BRIEF 1 => In the pass_fds thread, which file descriptors are kept in addition to the ones given in the pass_fds sequence?

Allowing pass_fds to be a mapping to pass arbitrary file descriptors to Popen()

It is currently possible to pass specific file descriptors to a subprocess using the pass_fds parameter of subprocess.Popen(). That parameter is a sequence of file descriptors that will be kept, in addition to 0, 1, and 2.

However it is not possible to map those file descriptors to other numbers before starting the subprocess, like it is possible in shell (e.g. cmd 7> output.log 4>&3). Those fds will keep the number they are currently.

It should be easy to change pass_fds to accept a mapping in addition to a sequence. Another more compatible option would be to introduce a separate parameter, that would be exclusive with pass_fds.

Use case

When a shell script grows in complexity, it is often desirable to rewrite it in Python. This gives easier error-handling, support for lists and dictionaries, and more portability. This translation is currently easy and can be done in an iterative fashion (script be script) as Popen() supports everything the shell does, including support for passing files or pipes from other processes as stdin, stdout, and stderr.

# printf 'Hello world\n' | tr a-z A-Z
p1 = Popen(['printf', 'Hello world\\n'], stdout=PIPE)
p2 = Popen(['tr', 'a-z', 'A-Z'], stdin=p1.stdout)

The one blind spot I have found is passing specific file descriptors to a command. Sometimes a command will have a parameter or environment variable to specify which file descriptor to use, but often this is not the case, especially with shell scripts. The only way to do this is to use the os.dup2() interface and hope the file descriptor isn’t already used, or do it in preexec_fn which is even more error-prone.

# cmd 3> output.log
log = open('output.log', 'w')
p1 = Popen(['cmd'], pass_fds=[log.fileno()])  # might be 3, might be another fd...
p1 = Popen(['cmd'], pass_fds={3: log.fileno()})  # proposed

This was already mentioned in the ticket for the pass_fds feature by ferringb: add pass_fds paramter to subprocess.Popen() · Issue #50808 · python/cpython · GitHub

You want the redirections etc to be done in the new forked process before it exec’s the new program?

Which I think is what unix shells will do.

Since a dictionary is a sequence, this would be backward incompatible. Maybe it’d be better to have a separate mapping of “assigned file descriptors”, where you map an integer (subprocess’s fd) to an open file?

Does subprocess use fork and exec? I see in the code use of fork_exec as a single call.

BRIEF 2 => In the records, copy out the lines from the one containing "like 2640000ft³. send" through the end of the records, replacing "water meter" with "flow meter" and changing nothing else. Leave the pictures out.

DATASET RECORDS =>
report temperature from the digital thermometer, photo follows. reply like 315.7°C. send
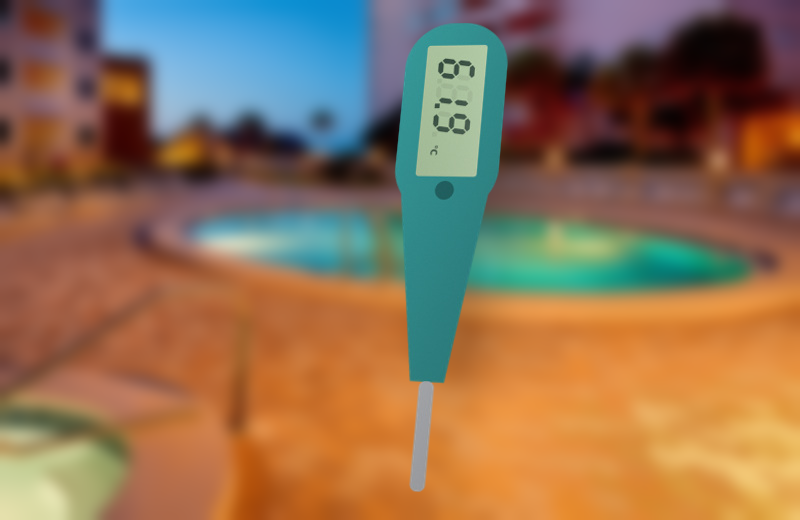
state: 61.9°C
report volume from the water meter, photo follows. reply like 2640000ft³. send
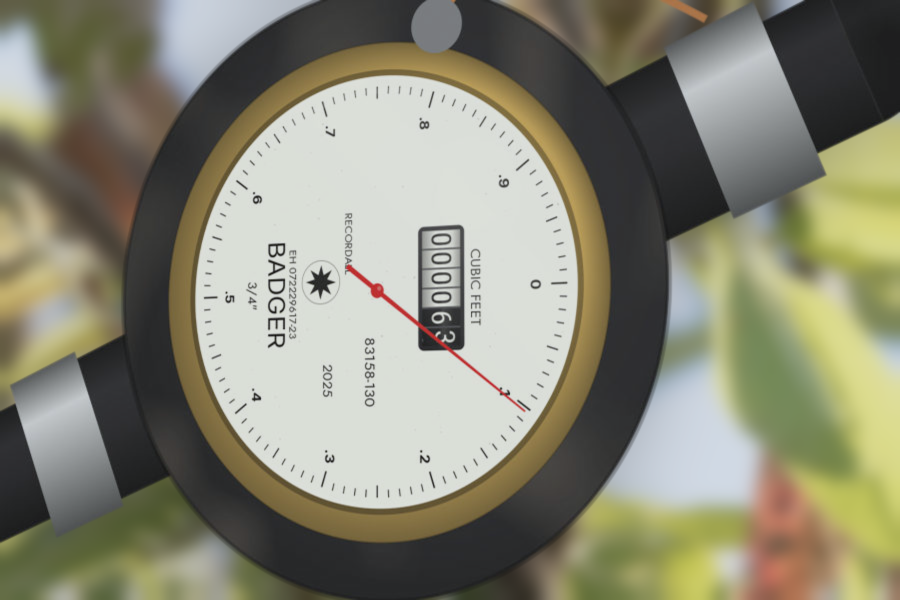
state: 63.10ft³
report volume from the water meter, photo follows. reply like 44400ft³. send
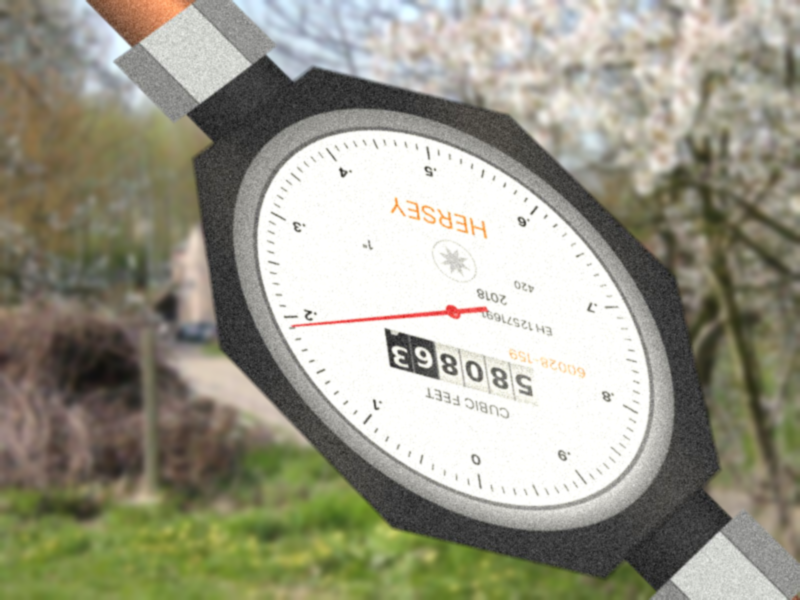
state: 580863.19ft³
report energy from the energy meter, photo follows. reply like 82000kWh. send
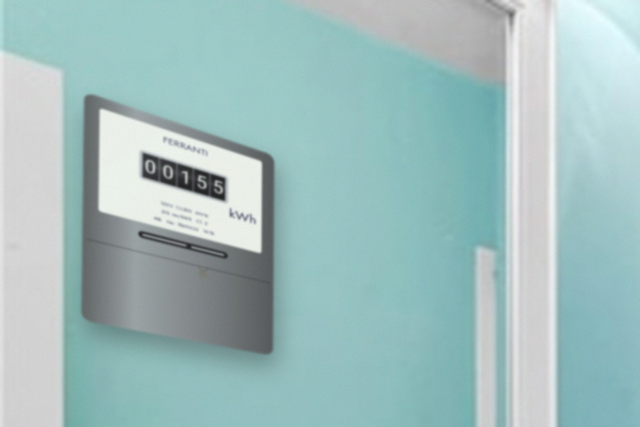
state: 155kWh
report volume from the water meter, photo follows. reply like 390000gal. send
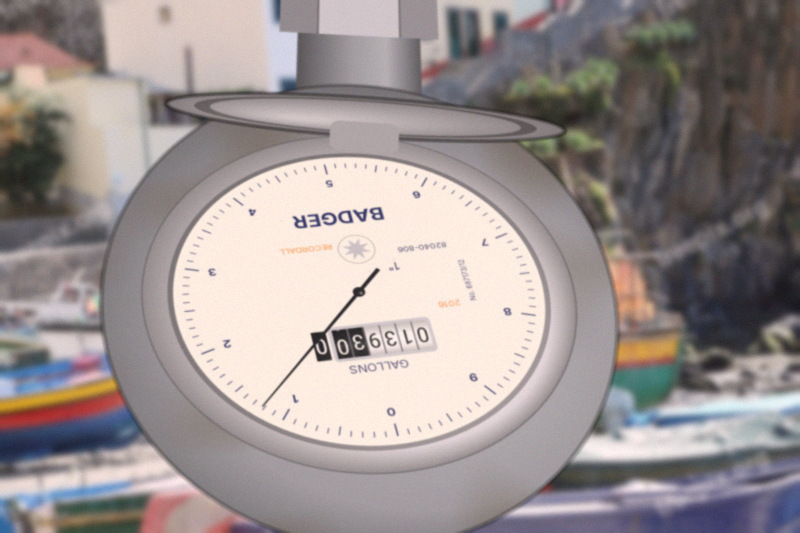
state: 139301.2gal
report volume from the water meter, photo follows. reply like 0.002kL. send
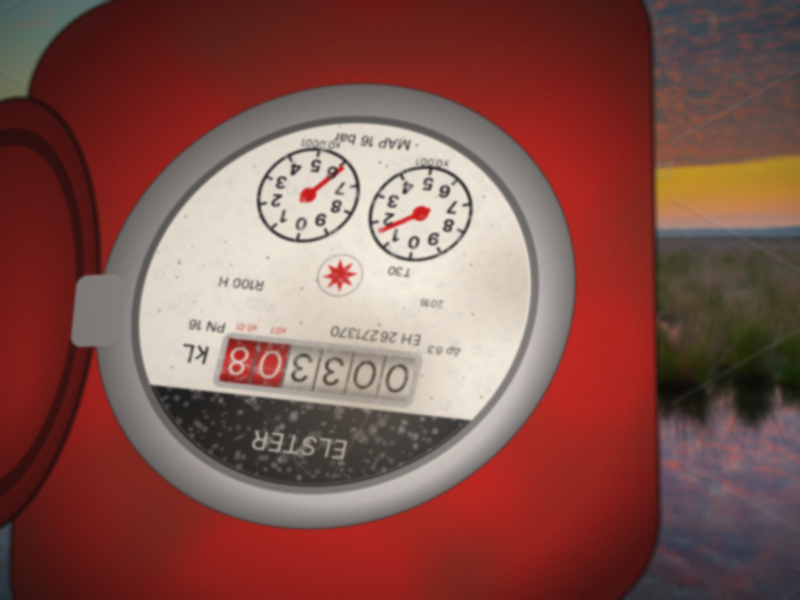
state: 33.0816kL
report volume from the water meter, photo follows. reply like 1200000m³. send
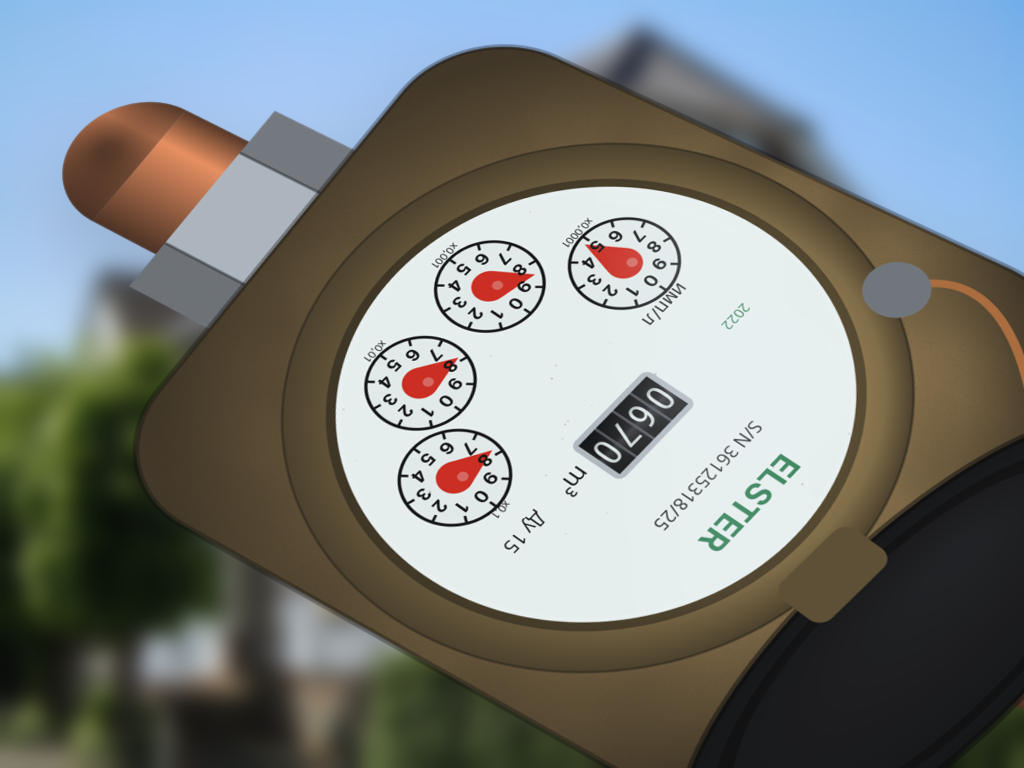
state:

EXERCISE RESULT 1 => 0, 1, and 2

EXERCISE RESULT 2 =>
report volume from the flow meter, photo follows. reply like 2640000ft³. send
state: 63.10ft³
report volume from the flow meter, photo follows. reply like 44400ft³. send
state: 580863.19ft³
report energy from the energy meter, photo follows. reply like 82000kWh. send
state: 155kWh
report volume from the flow meter, photo follows. reply like 390000gal. send
state: 139301.2gal
report volume from the flow meter, photo follows. reply like 0.002kL. send
state: 33.0816kL
report volume from the flow meter, photo follows. reply like 1200000m³. send
state:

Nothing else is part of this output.